The trail is still damp from yesterday’s daylong rain, but the sun shines brightly through the forest canopy. I break a sweat in a manner of minutes. Summer lingers like an unwelcome guest at the end of a party, despite the fact that the trees are starting to turn.

Not far from the parking lot, I come upon a small pond with a few birdhouses around it to encourage avian habitation. I stop for a moment to take in the juxtaposition of summer heat and the rusted leaves of a couple red maples. It’s a win/win situation as far as I see things. I like autumn just as much as fall.

Continuing along the trail, I notice blue asters in bloom. That’s a between-season wildflower to be sure, just as comfortable in summer heat as autumn coolness. Seeing it reminds me of my long September hike through the Adirondacks a few years back. Since then I haven’t been able look at blue asters without smiling. They are denizens of the deep woods in late summer and early fall, even though they grow pretty much everywhere.

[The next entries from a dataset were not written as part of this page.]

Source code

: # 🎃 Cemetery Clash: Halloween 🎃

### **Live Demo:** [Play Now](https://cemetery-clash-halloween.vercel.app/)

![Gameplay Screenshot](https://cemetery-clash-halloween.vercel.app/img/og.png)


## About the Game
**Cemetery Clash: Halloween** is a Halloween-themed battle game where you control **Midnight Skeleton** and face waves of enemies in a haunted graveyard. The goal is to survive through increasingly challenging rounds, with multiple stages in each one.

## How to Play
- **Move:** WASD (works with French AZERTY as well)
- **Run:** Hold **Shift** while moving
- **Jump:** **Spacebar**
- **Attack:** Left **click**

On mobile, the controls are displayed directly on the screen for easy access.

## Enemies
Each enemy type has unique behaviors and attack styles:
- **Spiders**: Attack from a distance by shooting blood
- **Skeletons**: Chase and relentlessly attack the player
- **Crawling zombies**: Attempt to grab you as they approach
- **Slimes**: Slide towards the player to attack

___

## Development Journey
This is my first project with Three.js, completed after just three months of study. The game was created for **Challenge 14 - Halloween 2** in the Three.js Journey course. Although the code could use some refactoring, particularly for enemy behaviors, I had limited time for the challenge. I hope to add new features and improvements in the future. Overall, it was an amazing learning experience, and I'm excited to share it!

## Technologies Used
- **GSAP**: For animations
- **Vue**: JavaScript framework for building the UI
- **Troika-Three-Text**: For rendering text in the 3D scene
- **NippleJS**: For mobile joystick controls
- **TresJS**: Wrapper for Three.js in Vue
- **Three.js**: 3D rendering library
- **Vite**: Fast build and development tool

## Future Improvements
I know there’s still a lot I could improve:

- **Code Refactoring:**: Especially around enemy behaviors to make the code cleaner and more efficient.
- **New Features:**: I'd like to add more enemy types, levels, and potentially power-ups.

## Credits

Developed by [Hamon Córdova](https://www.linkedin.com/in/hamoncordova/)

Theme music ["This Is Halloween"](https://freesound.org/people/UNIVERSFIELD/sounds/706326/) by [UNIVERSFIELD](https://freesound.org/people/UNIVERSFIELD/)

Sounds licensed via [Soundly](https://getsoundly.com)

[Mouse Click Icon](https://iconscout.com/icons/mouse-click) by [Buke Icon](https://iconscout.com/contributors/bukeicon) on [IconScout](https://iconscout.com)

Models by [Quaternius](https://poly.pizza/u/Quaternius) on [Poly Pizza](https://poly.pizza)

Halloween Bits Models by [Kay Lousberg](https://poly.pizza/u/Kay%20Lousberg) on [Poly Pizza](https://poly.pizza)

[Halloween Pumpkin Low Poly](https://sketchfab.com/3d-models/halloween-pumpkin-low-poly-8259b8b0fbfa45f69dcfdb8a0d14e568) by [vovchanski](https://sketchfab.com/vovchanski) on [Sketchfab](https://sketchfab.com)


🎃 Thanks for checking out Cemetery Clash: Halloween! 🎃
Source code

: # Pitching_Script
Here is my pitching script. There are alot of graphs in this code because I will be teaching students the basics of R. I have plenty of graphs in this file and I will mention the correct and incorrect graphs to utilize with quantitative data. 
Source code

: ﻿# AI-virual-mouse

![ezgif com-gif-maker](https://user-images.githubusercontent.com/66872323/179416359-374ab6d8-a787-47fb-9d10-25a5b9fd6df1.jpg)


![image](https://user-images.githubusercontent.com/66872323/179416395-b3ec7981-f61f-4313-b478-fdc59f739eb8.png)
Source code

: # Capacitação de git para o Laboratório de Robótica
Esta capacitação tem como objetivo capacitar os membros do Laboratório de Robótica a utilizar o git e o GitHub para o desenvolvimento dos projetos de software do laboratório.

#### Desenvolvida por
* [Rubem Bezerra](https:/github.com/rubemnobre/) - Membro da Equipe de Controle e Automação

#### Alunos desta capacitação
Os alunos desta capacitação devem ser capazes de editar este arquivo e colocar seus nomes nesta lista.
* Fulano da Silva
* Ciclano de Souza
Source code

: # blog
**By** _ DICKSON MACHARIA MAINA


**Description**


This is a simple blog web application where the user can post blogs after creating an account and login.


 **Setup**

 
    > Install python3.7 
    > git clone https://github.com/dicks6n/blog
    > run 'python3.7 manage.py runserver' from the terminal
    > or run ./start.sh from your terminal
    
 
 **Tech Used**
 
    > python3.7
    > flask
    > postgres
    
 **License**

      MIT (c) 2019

The smell of the forest in September – that’s what I like most about this time of year. It’s a dry, earthy fragrance with just a hint of floral sweetness. It’s as if the forest is satisfied with itself. Once again the growing season has been a success. Now there is only this pleasant coasting towards colder, darker days.

And yet I am not complacent. Wildness stirs within me with each step I take. Even though this is only a lunch hour hike, I hunger for a much longer excursion into the woods. Soon, very soon, I hope – before the snow flies.